BEYROUTH: Des frappes israéliennes sur le sud du Liban ont fait au moins 13 morts vendredi, a rapporté le ministère libanais de la Santé dans un nouveau bilan.

Selon un communiqué du ministère, huit personnes, parmi lesquelles un enfant et deux femmes, ont été tuées et 21 autres blessées, dont deux enfants et une femme, dans des frappes sur le village d'Habboush, que l'armée israélienne avait appelé à évacuer malgré un cessez-le-feu.

L'agence de presse officielle libanaise (ANI) a rapporté "une série de frappes intenses (...) un peu moins d'une heure après l'avertissement" israélien.

A Habboush, un photographe de l'AFP a vu des volutes de fumée s'élever à la suite des bombardements.

Une autre frappe sur le village de Zrariyé, dans la région de Saïda, a par ailleurs fait quatre morts, dont deux femmes, et quatre blessés dont un enfant et une femme, a précisé le ministère dans la soirée.

Selon la même source, une femme a été tuée et sept personnes ont été blessées dans le district de la ville côtière de Tyr.

L'ANI avait auparavant fait état d'autres frappes et de tirs d'artillerie sur d'autres localités du Sud en dépit du cessez-le-feu entre le Hezbollah pro-iranien et Israël en vigueur depuis le 17 avril.

- Secouristes tués -

Jeudi, 17 personnes avaient été tuées dans des frappes sur le Sud, où l'armée israélienne a établi une zone de 10 km de profondeur à partir de la frontière, interdite d'accès à la presse et à la population, et effectue des opérations de démolition.

Des destructions ont ainsi été rapportées à Shamaa mais également à Yaroun, où un monastère, une école privée, des maisons, des commerces et des routes ont été démolies, selon l'agence ANI.

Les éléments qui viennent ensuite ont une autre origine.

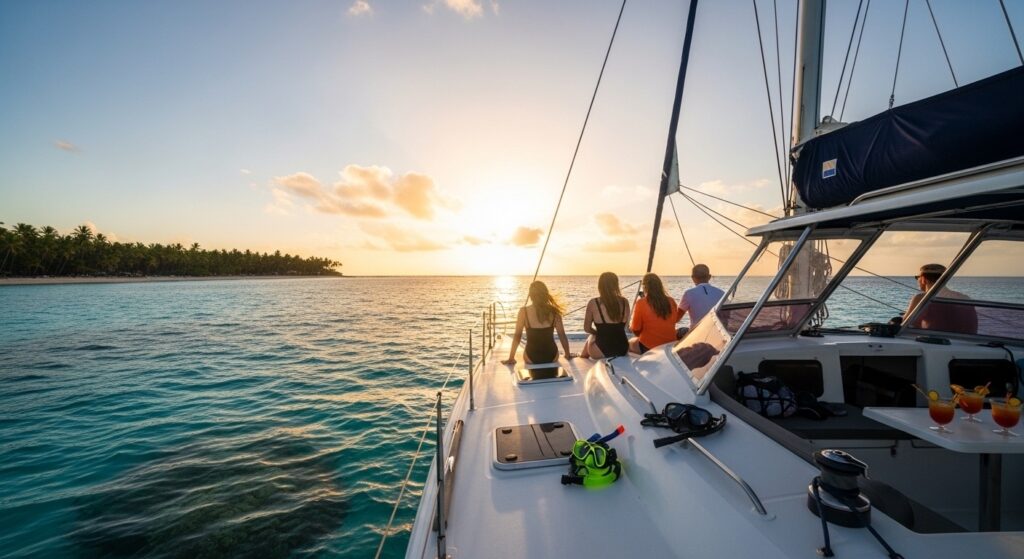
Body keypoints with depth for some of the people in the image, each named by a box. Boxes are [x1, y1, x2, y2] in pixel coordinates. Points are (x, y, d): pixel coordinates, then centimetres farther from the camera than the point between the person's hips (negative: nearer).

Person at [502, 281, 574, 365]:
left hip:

Israël affirme vouloir protéger sa région nord du Hezbollah, qui continue de revendiquer des attaques contre des positions israéliennes au Liban et, plus rarement, contre le territoire israélien.

L'armée israélienne a indiqué dans la nuit de vendredi à samedi avoir intercepté quatre "cibles aériennes" qui se dirigeaient vers le nord d'Israël, sans préciser leur provenance.

En vertu de l'accord de cessez-le-feu, Israël se réserve "le droit de prendre, à tout moment, toutes les mesures nécessaires en légitime défense contre des attaques planifiées, imminentes ou en cours", une clause que le Hezbollah conteste.

Selon le ministère libanais de la Santé, plus de 2.600 personnes ont été tuées depuis la reprise des hostilités entre le Hezbollah et Israël, le 2 mars, sur fond de guerre au Moyen-Orient.

D'après cette source, 103 secouristes font partie des morts.

"Qu'une personne qui tente de sauver des vies, d'apaiser la souffrance humaine, puisse être ciblée (...) c'est une chose que je trouve absolument inacceptable", a affirmé à des journalistes près de Beyrouth le secrétaire général adjoint de la Fédération Internationale des Sociétés de la Croix-Rouge et du Croissant-Rouge (FIRC), Xavier Castellanos.